AUFGABE A:
Beantworte zum Interview mit Ronny Kokert diese Fragen:
(i) Wie heißt seine Kampfsport-Initiative?
(ii) Wann war er zum ersten Mal im Flüchtlingslager Moria?
(iii) Bei welcher Organisation wollte er als Rettungsschwimmer helfen?
AUFGABE B: Schreib aus dem Interview mit Ronny Kokert alle Zeitangaben heraus, die ein Jahr, einen Monat oder einen Feiertag nennen. Halte dich an die Reihenfolge im Text.
AUFGABE C: Kopiere aus dem Interview mit Ronny Kokert alles von „Auf eigene Faust“ bis hinunter zu „Politik verändert hat.“ heraus.
++++ TEXTAUSZUG
Auf eigene Faust organisiert der Kampfsportler Ronny Kokert Flüchtlingshilfe. 2020 war er mehrmals auf Lesbos. Im Interview erzählt er, was wir von Geflüchteten lernen können und wie sich seine Meinung zu Politik verändert hat.
Sie waren im Februar 2020 zum ersten Mal im Flüchtlingslager Moria. Im September waren Sie nach dem Brand im Lager wieder dort. Wie kam es dazu?
Viele Geflüchtete, die bei meiner Kampfsport-Initiative Freedom Fighters dabei sind, haben mir im Laufe der Zeit ihre Geschichten erzählt. Fast alle sind über Lesbos nach Europa gekommen. Und auf dem Weg fast gestorben: Sie sind etwa auf dem Meer gekentert und konnten sich als Nichtschwimmer nur durch glückliche Zufälle retten – nur um dann in Lagern zu landen, in denen die Lebensbedingungen menschenunwürdig sind.
Das alles ging mir nicht mehr aus dem Kopf, und da habe ich zu Weihnachten 2019 beschlossen hinzufahren, um als Rettungsschwimmer bei der Organisation Open Arms zu helfen. Die hat dann kurz vor meiner Abreise aber ihre Einsätze abgebrochen. Zeitgleich ist die Familie eines Freedom Fighters in Moria angekommen. Also bin ich alleine hin, um Geldspenden zu bringen.
Welche Eindrücke haben Sie gewonnen?
++++++++
++++ VORLIEGENDE DATEN
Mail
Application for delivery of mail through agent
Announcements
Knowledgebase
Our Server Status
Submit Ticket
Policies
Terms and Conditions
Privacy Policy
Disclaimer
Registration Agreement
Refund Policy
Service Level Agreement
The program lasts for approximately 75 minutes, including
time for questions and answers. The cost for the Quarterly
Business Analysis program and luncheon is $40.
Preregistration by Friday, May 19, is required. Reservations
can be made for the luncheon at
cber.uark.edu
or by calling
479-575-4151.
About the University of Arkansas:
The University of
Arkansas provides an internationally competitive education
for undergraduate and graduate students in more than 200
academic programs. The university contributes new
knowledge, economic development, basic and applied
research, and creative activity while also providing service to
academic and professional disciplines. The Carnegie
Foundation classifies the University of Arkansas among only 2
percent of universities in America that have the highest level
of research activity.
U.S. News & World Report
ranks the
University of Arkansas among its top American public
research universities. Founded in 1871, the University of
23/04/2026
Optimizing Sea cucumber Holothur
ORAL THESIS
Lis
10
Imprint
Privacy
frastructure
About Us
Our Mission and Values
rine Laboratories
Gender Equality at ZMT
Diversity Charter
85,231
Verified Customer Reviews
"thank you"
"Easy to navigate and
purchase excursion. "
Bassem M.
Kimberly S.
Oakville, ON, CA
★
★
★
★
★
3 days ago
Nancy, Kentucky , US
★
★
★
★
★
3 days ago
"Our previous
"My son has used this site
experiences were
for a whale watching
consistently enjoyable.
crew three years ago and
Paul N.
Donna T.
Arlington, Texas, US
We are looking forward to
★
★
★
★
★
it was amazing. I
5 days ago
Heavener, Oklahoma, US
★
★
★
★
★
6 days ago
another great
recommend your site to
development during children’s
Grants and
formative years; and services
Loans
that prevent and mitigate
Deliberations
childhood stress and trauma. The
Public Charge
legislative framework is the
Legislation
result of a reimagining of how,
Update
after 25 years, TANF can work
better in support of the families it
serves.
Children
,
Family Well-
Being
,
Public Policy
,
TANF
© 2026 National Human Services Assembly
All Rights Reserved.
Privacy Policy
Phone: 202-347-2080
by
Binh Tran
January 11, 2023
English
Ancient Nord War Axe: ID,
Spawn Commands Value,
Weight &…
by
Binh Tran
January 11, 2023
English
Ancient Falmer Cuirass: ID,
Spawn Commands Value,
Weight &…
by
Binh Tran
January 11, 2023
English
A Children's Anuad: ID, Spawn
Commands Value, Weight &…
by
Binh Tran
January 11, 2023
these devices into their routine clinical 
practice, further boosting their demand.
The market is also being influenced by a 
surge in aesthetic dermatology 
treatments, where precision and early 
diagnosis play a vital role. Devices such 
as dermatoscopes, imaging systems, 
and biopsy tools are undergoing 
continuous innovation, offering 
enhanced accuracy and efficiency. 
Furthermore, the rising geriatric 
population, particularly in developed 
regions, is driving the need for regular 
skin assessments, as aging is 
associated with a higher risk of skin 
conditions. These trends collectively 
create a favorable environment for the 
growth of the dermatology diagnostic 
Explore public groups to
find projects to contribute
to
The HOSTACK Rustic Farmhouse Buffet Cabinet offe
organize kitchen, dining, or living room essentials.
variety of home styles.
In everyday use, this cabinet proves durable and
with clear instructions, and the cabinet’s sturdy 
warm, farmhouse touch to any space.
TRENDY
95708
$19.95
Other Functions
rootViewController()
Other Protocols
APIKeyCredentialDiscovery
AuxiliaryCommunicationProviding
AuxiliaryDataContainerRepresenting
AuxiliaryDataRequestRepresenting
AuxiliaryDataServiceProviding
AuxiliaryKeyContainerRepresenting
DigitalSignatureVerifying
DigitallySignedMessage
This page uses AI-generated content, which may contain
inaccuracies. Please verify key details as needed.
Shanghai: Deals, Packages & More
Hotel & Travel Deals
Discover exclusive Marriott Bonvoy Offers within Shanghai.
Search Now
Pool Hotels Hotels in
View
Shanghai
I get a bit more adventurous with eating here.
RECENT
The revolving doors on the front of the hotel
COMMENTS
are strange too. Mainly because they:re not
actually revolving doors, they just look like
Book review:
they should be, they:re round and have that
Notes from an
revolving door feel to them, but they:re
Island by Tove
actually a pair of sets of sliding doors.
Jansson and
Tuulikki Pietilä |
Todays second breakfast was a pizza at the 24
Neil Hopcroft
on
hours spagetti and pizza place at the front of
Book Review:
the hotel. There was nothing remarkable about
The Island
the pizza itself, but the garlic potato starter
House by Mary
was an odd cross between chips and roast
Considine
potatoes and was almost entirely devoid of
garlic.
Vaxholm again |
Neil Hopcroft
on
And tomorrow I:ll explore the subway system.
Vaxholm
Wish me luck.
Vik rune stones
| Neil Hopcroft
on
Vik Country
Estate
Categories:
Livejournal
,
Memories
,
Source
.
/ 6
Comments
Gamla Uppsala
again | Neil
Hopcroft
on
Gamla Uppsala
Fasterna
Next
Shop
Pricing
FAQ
++++++++
++++ VORLIEGENDE DATEN
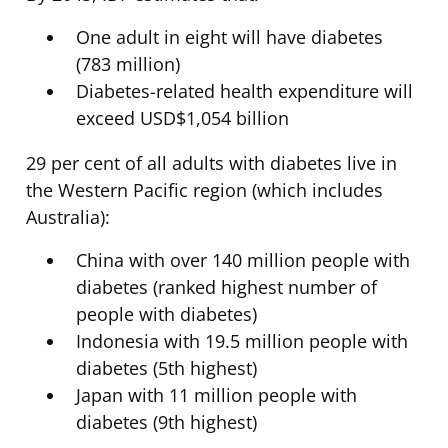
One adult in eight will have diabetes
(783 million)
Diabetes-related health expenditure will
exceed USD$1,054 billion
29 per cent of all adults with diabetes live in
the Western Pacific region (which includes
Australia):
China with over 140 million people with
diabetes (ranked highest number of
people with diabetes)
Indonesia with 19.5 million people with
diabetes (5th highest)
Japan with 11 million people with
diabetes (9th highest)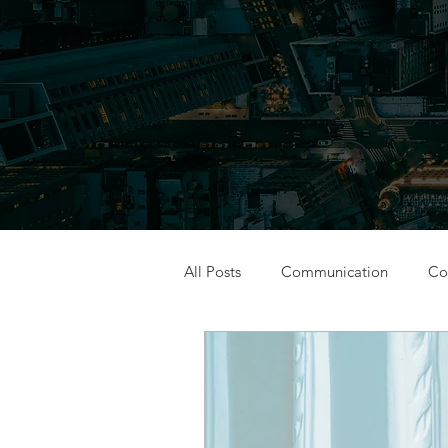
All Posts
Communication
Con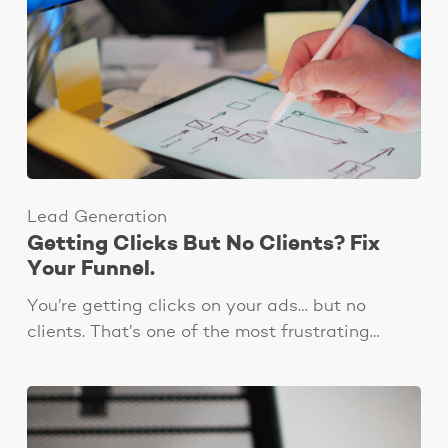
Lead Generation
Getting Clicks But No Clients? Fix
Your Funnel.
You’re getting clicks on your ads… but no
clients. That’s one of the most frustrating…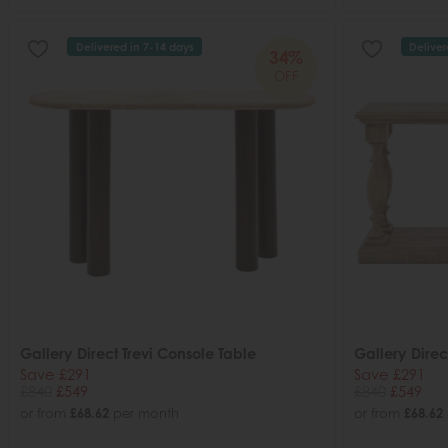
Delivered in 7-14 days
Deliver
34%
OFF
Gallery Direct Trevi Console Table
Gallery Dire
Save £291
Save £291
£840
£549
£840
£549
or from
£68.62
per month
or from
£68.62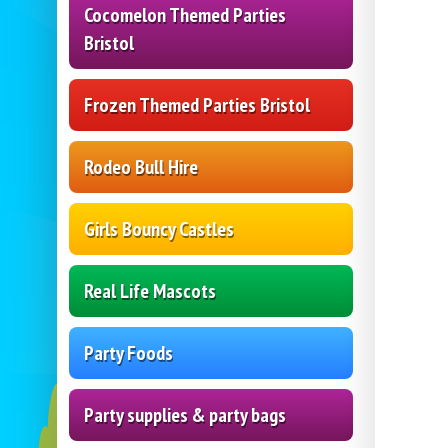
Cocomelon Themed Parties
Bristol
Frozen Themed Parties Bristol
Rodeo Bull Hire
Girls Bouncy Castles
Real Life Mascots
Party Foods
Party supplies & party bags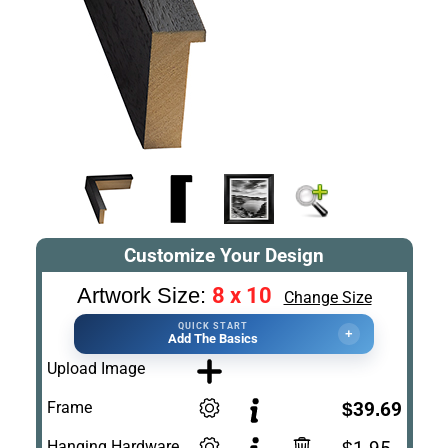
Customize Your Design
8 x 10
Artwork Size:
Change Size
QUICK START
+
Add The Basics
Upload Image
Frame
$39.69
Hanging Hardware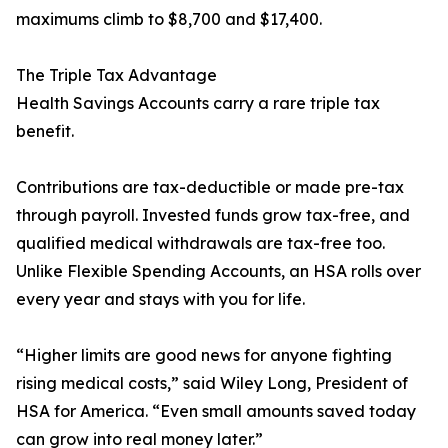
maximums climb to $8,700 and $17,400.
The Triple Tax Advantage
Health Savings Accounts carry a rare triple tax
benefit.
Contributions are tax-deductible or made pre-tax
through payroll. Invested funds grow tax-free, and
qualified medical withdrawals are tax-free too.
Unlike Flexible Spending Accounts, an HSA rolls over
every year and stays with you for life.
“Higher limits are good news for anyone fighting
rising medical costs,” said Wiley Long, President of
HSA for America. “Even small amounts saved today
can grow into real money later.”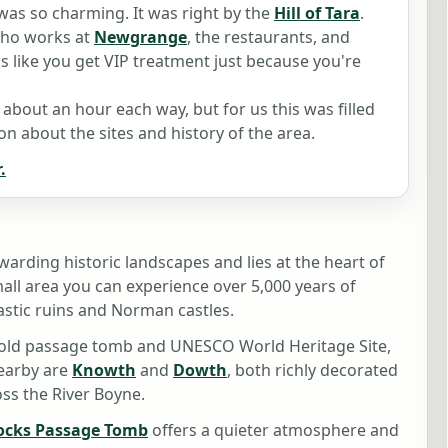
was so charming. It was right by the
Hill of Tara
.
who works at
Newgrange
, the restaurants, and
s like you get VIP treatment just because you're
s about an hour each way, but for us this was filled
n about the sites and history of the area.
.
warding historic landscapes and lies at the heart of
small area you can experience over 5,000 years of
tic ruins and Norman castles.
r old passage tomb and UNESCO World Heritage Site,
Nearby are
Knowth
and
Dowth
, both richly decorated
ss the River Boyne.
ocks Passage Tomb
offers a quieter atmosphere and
++++++++
ANTWORT A:
(i) Freedom Fighters
(ii) Im Februar 2020
(iii) Bei Open Arms

ANTWORT B:
2020
Februar 2020
September
Weihnachten 2019

ANTWORT C:
Auf eigene Faust organisiert der Kampfsportler Ronny Kokert Flüchtlingshilfe. 2020 war er mehrmals auf Lesbos. Im Interview erzählt er, was wir von Geflüchteten lernen können und wie sich seine Meinung zu Politik verändert hat.